=== Begin Enclosure ===

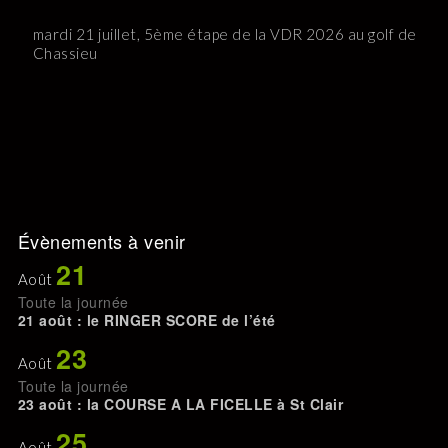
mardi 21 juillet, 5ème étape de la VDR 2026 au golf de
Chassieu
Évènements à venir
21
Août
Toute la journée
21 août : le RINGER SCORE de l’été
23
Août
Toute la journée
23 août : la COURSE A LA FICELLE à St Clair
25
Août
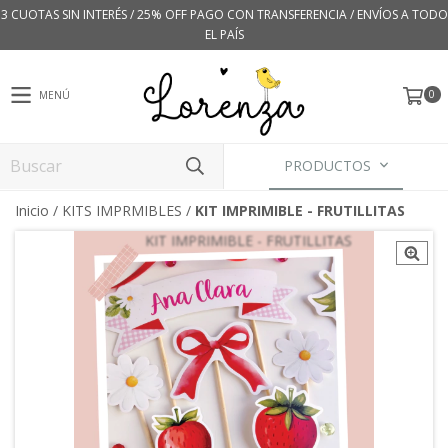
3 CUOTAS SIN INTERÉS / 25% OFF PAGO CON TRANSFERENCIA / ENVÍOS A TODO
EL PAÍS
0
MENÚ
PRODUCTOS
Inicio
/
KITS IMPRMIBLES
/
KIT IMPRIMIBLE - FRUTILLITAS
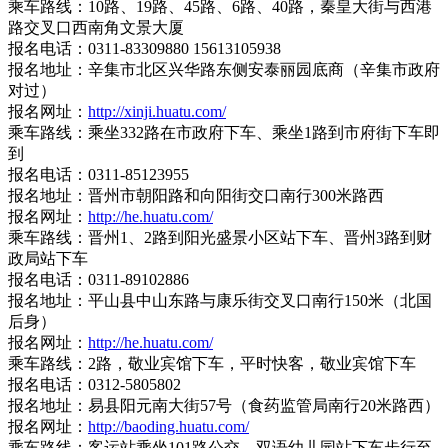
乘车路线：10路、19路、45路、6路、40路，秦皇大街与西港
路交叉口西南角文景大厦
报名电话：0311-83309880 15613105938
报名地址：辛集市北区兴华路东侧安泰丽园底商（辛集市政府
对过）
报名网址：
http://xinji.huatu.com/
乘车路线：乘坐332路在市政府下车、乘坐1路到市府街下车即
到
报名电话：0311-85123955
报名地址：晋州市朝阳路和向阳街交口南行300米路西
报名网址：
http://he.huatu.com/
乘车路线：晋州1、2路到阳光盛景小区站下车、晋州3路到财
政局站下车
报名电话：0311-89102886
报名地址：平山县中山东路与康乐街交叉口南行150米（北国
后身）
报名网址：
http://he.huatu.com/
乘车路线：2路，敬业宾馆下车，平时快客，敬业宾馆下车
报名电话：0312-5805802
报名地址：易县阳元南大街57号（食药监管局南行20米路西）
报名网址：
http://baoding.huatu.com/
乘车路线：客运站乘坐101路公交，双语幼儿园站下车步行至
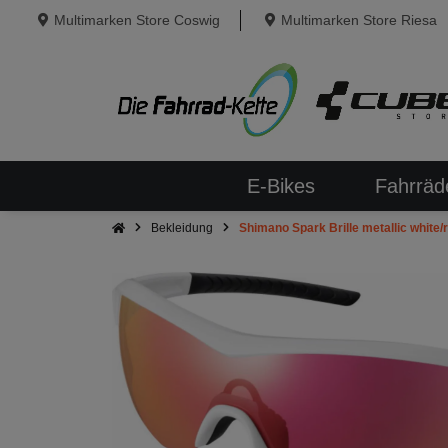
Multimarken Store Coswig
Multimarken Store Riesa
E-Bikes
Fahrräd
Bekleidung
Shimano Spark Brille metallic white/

=== End Enclosure ===

#### [Action item]
Reproduce the text of all the rows above, switching "Multimarken Store" to "Multibrand Store" and keeping everything else unchanged. Leave the pictures out.

#### [Solved exercise]
mardi 21 juillet, 5ème étape de la VDR 2026 au golf de
Chassieu
Évènements à venir
21
Août
Toute la journée
21 août : le RINGER SCORE de l’été
23
Août
Toute la journée
23 août : la COURSE A LA FICELLE à St Clair
25
Août
3 CUOTAS SIN INTERÉS / 25% OFF PAGO CON TRANSFERENCIA / ENVÍOS A TODO
EL PAÍS
0
MENÚ
PRODUCTOS
Inicio
/
KITS IMPRMIBLES
/
KIT IMPRIMIBLE - FRUTILLITAS
乘车路线：10路、19路、45路、6路、40路，秦皇大街与西港
路交叉口西南角文景大厦
报名电话：0311-83309880 15613105938
报名地址：辛集市北区兴华路东侧安泰丽园底商（辛集市政府
对过）
报名网址：
http://xinji.huatu.com/
乘车路线：乘坐332路在市政府下车、乘坐1路到市府街下车即
到
报名电话：0311-85123955
报名地址：晋州市朝阳路和向阳街交口南行300米路西
报名网址：
http://he.huatu.com/
乘车路线：晋州1、2路到阳光盛景小区站下车、晋州3路到财
政局站下车
报名电话：0311-89102886
报名地址：平山县中山东路与康乐街交叉口南行150米（北国
后身）
报名网址：
http://he.huatu.com/
乘车路线：2路，敬业宾馆下车，平时快客，敬业宾馆下车
报名电话：0312-5805802
报名地址：易县阳元南大街57号（食药监管局南行20米路西）
报名网址：
http://baoding.huatu.com/
乘车路线：客运站乘坐101路公交，双语幼儿园站下车步行至
Multibrand Store Coswig
Multibrand Store Riesa
E-Bikes
Fahrräd
Bekleidung
Shimano Spark Brille metallic white/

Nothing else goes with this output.